||[Jan. 23rd, 2007|01:18 pm]
Whole lotta labia.
|[||how ya feelin'?
Dear Person Making Lunch in the Office Kitchen,
I realize I'm not the first pregnant woman in the universe and that by now I should be aware of my heightened sense of smell. And I am, totally. But I'm telling you right now that I'm not the only person who will be coming to kick your ass if you don't stop stinking up the kitchen with your daily gourmet extravaganza. Today it appears that you've decided to tackle that famous delicacy "Roasted Yak Asshole"* and while I realize that I'm crushing your dream of being the world's first Julia Child clone, and that I'm more sensitive to it than most, let me assure you that no one appreciates it. No one.
Fucking knock it off.
* I could be wrong, it could be something totally different. But it certainly smells like Roasted Yak Asshole.

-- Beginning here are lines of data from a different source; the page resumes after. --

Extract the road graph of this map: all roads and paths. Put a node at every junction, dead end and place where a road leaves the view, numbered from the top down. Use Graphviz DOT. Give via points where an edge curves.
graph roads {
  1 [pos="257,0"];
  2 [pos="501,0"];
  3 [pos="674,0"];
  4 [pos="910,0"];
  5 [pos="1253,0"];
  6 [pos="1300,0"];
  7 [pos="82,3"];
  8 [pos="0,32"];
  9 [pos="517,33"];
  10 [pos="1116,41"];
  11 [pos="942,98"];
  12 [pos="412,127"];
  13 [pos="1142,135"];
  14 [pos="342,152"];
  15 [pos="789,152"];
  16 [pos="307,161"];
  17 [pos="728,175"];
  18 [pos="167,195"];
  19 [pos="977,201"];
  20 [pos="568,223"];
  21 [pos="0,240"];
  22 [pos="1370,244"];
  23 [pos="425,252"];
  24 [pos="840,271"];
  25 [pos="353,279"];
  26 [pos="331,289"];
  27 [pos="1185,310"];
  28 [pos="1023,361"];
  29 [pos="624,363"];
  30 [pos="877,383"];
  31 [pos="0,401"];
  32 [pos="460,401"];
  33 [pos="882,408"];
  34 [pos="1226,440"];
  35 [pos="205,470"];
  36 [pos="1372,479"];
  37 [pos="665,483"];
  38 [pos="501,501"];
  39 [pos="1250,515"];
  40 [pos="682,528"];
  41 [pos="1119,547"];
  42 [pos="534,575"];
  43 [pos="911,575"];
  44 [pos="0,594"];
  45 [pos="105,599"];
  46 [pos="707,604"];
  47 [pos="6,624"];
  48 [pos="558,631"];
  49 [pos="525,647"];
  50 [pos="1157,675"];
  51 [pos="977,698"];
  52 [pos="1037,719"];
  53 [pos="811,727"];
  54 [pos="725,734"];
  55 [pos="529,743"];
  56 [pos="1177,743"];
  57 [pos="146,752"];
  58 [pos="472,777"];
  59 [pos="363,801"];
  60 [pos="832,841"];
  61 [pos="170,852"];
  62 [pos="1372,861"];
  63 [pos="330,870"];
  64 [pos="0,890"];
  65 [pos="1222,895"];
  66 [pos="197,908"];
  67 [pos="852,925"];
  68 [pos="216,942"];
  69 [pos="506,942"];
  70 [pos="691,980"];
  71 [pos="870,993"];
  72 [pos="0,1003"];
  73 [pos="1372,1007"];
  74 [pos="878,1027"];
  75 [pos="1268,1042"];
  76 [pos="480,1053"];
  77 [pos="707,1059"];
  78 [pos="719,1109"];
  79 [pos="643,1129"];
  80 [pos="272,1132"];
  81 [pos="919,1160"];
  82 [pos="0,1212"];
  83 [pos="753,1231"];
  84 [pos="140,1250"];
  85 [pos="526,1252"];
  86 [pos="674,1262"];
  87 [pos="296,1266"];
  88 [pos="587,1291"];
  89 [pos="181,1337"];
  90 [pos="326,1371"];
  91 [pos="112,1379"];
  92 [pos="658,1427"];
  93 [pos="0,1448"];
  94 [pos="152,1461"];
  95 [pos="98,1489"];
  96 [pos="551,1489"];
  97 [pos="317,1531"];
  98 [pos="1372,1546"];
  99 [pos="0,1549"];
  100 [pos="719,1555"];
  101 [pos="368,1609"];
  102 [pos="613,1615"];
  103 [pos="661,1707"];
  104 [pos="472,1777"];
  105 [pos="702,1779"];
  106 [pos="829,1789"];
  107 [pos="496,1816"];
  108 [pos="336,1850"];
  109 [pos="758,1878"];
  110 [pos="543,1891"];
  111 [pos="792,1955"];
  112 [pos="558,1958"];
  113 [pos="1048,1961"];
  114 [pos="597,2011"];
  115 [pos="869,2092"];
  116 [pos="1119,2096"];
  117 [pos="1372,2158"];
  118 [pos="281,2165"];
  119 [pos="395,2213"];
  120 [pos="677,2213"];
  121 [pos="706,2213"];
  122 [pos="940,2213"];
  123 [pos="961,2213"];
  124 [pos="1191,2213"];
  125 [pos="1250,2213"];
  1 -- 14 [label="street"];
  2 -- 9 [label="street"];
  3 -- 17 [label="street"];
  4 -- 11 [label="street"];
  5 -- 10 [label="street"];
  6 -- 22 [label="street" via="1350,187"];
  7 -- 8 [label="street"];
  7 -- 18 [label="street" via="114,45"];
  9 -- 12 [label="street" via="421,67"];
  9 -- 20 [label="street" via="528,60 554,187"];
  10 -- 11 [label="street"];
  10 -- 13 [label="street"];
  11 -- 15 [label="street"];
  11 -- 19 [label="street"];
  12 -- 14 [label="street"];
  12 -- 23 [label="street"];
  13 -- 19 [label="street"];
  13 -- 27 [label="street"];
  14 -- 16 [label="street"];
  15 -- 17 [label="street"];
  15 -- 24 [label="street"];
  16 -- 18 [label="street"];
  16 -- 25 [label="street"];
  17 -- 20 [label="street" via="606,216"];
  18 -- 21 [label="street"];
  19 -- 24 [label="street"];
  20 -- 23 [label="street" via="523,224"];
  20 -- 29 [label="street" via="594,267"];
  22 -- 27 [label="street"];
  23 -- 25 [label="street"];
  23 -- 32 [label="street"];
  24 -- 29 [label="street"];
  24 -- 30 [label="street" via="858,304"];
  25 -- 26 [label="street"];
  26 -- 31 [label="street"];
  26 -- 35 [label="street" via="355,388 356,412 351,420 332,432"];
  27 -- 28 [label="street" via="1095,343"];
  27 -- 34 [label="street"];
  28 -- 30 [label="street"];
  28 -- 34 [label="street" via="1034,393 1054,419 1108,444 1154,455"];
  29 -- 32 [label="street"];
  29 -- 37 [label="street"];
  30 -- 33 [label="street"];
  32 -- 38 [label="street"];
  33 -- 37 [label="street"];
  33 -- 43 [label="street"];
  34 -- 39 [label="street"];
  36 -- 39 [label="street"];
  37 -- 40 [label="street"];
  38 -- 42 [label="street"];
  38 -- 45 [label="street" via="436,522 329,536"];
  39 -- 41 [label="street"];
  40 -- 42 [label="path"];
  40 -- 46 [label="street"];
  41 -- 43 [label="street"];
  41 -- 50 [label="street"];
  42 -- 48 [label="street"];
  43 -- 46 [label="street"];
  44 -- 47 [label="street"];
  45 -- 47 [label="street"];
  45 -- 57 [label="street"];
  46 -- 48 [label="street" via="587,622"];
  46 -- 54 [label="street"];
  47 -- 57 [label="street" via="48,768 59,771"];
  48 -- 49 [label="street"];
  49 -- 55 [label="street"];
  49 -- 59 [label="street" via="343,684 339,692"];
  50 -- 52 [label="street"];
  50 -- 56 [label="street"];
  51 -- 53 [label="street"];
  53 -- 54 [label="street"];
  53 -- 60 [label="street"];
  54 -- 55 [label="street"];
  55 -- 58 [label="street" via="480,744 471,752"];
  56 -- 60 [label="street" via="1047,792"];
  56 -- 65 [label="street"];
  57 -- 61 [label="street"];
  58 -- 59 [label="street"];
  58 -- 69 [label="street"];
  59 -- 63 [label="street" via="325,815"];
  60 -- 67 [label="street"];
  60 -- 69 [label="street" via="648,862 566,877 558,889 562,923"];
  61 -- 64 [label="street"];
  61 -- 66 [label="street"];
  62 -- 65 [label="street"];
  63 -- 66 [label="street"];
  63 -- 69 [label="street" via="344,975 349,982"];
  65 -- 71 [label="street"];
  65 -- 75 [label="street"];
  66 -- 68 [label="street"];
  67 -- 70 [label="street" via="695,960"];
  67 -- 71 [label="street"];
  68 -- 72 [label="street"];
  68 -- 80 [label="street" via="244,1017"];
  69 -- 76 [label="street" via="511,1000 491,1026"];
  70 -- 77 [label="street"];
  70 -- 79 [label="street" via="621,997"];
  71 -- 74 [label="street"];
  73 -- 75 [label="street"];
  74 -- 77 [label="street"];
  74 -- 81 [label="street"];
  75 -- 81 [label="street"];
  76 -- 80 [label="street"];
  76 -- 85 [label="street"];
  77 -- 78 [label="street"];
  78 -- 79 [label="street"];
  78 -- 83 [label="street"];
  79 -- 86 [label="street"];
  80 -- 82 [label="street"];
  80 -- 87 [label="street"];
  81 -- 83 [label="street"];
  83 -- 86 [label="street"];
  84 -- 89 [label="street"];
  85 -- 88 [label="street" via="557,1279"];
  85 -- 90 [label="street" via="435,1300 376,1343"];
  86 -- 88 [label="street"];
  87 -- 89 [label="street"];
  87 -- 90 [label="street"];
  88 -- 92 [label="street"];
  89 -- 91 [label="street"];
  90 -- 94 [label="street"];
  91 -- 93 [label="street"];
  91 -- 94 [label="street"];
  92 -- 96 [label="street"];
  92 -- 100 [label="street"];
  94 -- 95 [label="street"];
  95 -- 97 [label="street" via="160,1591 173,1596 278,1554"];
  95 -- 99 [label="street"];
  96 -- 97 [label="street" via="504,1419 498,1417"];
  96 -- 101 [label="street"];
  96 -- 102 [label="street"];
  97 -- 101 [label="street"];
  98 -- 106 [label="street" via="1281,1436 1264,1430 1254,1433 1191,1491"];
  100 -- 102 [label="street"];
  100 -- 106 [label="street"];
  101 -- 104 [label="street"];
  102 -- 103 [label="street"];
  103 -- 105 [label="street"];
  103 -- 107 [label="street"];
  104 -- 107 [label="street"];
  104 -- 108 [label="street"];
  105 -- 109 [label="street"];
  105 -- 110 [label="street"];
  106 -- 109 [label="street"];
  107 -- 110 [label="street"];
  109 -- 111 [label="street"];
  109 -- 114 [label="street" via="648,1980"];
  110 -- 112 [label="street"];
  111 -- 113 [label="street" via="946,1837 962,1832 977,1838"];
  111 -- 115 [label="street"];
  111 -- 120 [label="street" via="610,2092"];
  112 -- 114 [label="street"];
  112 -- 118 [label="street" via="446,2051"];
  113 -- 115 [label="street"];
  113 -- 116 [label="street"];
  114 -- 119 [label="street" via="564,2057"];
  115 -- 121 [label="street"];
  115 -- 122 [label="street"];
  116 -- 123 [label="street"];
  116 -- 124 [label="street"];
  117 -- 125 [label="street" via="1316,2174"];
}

Well now I know not to buy you that Yak Dish of the Month Club membership.
Berry, I miss my digestive system, my sense of smell, and my ability to sleep anywhere. I realize I'm trading up, what with getting the small bald tax-deduction at the end of this, but still. I make a disgruntled huffing noise.
Now you see,you are providing a Public Service to us bachelors. My friend at the office is expecting her second, and I had no idea that there was an associated twitchy sense of smell.
I'm probably safe, since Campbells condensed doesn't carry Yak, but good to know nonetheless.
Good to see you this weekend, I trust you got the tunic? Thanks for that.
Dude it's not even that much of a tax deduction!
Weirdly enough I'm experiencing the hightened sense of smell thing too. I looked it up on line, and then promptly went out and bought a preg test. (negative mind you)
My theory is that it's cause I lost weight in my neck, so I can breathe better.
Also, if you're like me, mid 2nd trimester, you'll get that sleep thing back, with a vengance. I fell asleep at my desk EVERY DAY. Between like 2-4. Then I'd go home and fall asleep on the bed after work, wake up for dinner, and then fall asleep again at 9.
Oh sh*t! And I'm one of those tinned-fish-for-lunch-almost-every-day asshats! No, I would never do it around a pregnant lady, my squick when I was pregnant was smell of hard alcohol - impossible. Luckily, I was living in the hicky sticks high desert, so the sense of smell made everything lovely, no car exhaust there either. When I rode to town I had to hang my head out of the window and pray "don't barf now, can't barf now."
Damn roasted yak asshole, that's gotta be almost as bad as my boots, sorry thing are not going more smoothly, just remeber it could be worse.